While estate planning might not be at the top of the list of things to do during a divorce for Illinois residents, it should not be forgotten because it can have powerful consequences in both the short and long term. There are some modifications that should be done during divorce, while others need to be made when the divorce is final.
The first thing that residents going through a divorce should do is learn which documents they can modify during the divorce. Accounts that cannot be modified during the divorce process usually include beneficiary forms on insurance and retirement accounts, pensions and 401k accounts. Once this is information is known, the next step is to modify power of attorney and health care proxies. These are important, particularly if they have a durable power of attorney with their spouse, which means the spouse can access their individual accounts.
Any prenuptial or postnuptial agreements need to be reviewed, as they can include what a spouse will get after death and any updates made must adhere to this.
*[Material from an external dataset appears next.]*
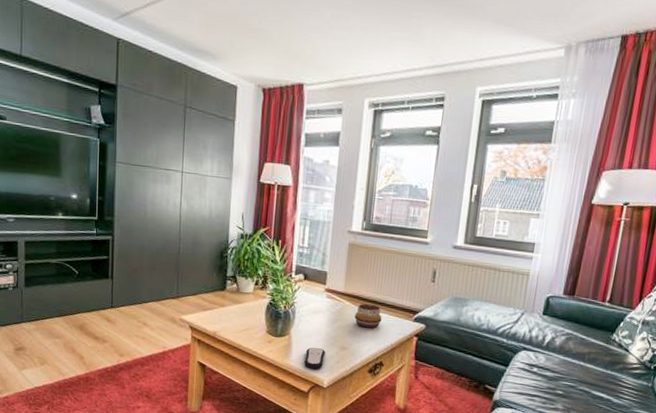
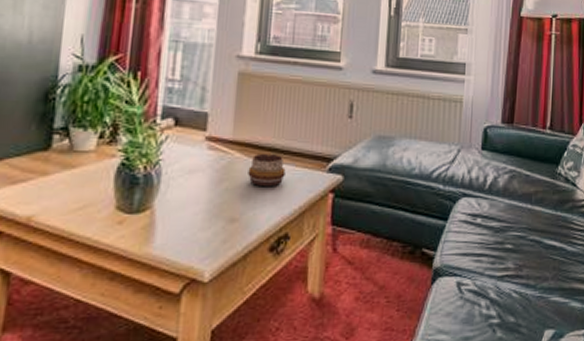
remote control: present [304,347,325,370] -> none [174,224,206,257]

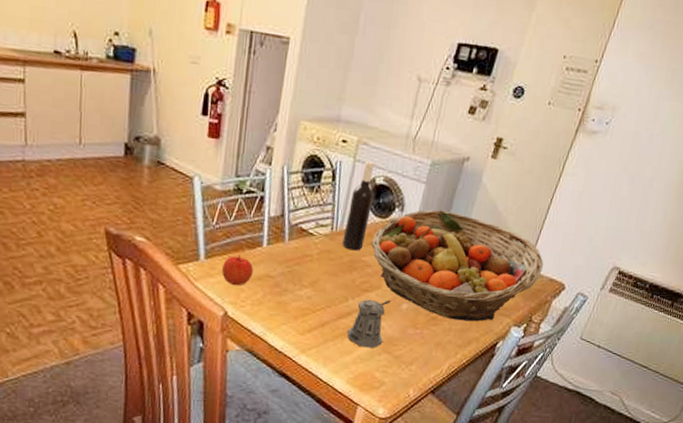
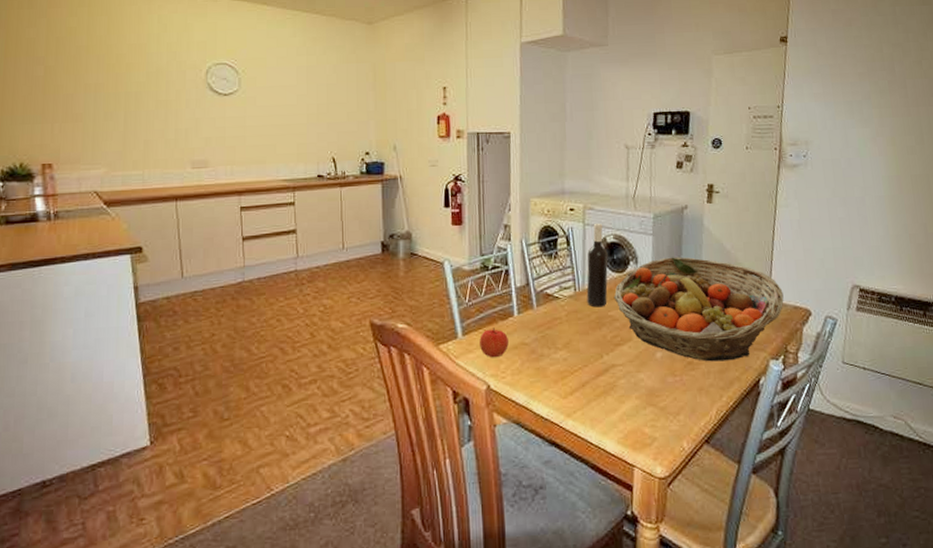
pepper shaker: present [347,300,391,348] -> none [608,351,645,403]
As well, the will should be updated, particularly if the spouse has been named executor of the will. In this process, the person can also appoint an alternate guardian for minor children in case of the person’s death, even though their ex-spouse will probably receive guardianship of the children unless deemed unfit by a court. In doing the update, the state laws will also need to be considered. While some spouses opt to leave their ex-spouse exactly what is just required by law, others choose to disinherit their exes completely, knowing that the ex will contest the will.
Estate planning during divorce can be complicated. Divorcing residents might seek assistance from a lawyer with family law experience who can explain the laws regarding estate planning and divorce and who can help the person plan appropriately while remaining within the law.